5.2 What the IVA Measures
Formally, the IVA estimates:
the expansion of the exploitable interaction surface produced by a model’s response under adversarial conditions.
A model may score high on the IVA even if it never releases data, provided that its responses:
- supply actionable procedural knowledge,
- reveal internal decision logic,
- or demonstrate inconsistent behavior across variants.
5.3 What the IVA Does Not Measure
The IVA explicitly does not measure:
- compliance with specific legal regimes,
- ethical alignment,
- training data leakage,
- or internal model architecture quality.
A high IVA score therefore does not imply illegality or malicious intent. It indicates behavioral fragility when confronted with explicit misuse.
5.4 Model-Level IVA Interpretation
| Model | E1 (Exposure) | A1 (Audit) | Behavioral Interpretation |
|---|---|---|---|
| GPT-4o-mini | Low | Low | Strong hard-refusal layer |
| Mistral Large | Low | High | Refusal fragile due to verbosity |
| Gemini Flash | Low | High | Instability and partial compliance |
| GPT-5-mini | Low | Very High | Procedural over-assistance |
These results demonstrate that identical exposure scores conceal fundamentally different adversarial profiles.
5.5 Core Insight
Refusal is not robustness.
A refusal that expands procedural or contextual knowledge may be legally aligned yet adversarially weaker than a minimal refusal.
6. Complementarity with Model-Centric and Governance-Centric Audits
Behavioral audits operate at a layer orthogonal to governance and model-centric approaches.
- Governance frameworks assess organizational processes, documentation, and accountability structures.
- Model-centric audits focus on training data, architectures, and systemic properties.
- Behavioral audits examine real-time interactional behavior under pressure.
These approaches address different risk vectors:
| Evaluation Layer | Primary Question |
|---|---|
| Governance | Is the system properly governed and documented? |
| Model-centric | Is the model structurally aligned and constrained? |
| Behavioral (this work) | Does the system remain robust under adversarial interaction? |
Rather than competing, these layers form a complementary risk assessment stack.

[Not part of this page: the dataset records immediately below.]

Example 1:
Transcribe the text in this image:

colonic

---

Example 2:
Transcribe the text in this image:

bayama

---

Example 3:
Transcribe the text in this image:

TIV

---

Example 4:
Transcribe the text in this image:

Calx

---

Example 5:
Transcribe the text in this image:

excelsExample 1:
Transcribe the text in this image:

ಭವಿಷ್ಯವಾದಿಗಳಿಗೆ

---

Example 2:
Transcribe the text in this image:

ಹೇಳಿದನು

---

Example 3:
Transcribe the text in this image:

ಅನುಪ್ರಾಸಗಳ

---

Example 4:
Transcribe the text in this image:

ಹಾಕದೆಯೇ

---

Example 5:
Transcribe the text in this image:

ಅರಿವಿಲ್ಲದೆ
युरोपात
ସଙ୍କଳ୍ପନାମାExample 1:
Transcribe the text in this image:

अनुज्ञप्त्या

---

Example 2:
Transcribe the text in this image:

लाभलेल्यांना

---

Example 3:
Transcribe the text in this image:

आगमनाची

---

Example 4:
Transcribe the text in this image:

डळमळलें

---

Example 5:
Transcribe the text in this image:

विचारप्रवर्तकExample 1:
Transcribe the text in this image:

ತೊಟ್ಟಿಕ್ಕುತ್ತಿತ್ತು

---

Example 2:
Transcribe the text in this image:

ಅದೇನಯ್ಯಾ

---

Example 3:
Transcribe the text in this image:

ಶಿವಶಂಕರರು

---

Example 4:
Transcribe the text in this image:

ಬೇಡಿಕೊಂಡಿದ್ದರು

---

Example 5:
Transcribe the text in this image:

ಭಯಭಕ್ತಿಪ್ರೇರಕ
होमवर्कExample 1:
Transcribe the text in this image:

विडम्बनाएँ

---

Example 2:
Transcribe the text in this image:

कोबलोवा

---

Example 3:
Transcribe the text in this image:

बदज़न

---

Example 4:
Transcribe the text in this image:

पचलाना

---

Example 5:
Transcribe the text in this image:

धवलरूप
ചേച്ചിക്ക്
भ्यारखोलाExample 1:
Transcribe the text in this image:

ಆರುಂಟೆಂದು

Behavioral audits reveal failure modes that governance and model-centric analyses cannot observe directly.
7. Discussion
The experiments show that exposure-based evaluations systematically underestimate adversarial risk. Behavioral instability, verbosity, and procedural over-disclosure emerge only when models are explicitly challenged.
This explains why systems that appear compliant in static benchmarks may fail in real-world misuse scenarios. Interactional pressure, not ambiguity, is the primary driver of failure.
8. Conclusion
This paper demonstrates that adversarial robustness is neither binary nor intrinsic to a model. It is behavioral, contextual, and pressure-dependent.
By separating exposure from audit and introducing a behavioral vulnerability metric, we provide a complementary lens for evaluating generative AI systems in regulated environments.
Future evaluation frameworks should integrate behavioral audits alongside governance- and model-centric approaches to achieve a realistic and operationally meaningful assessment of AI risk.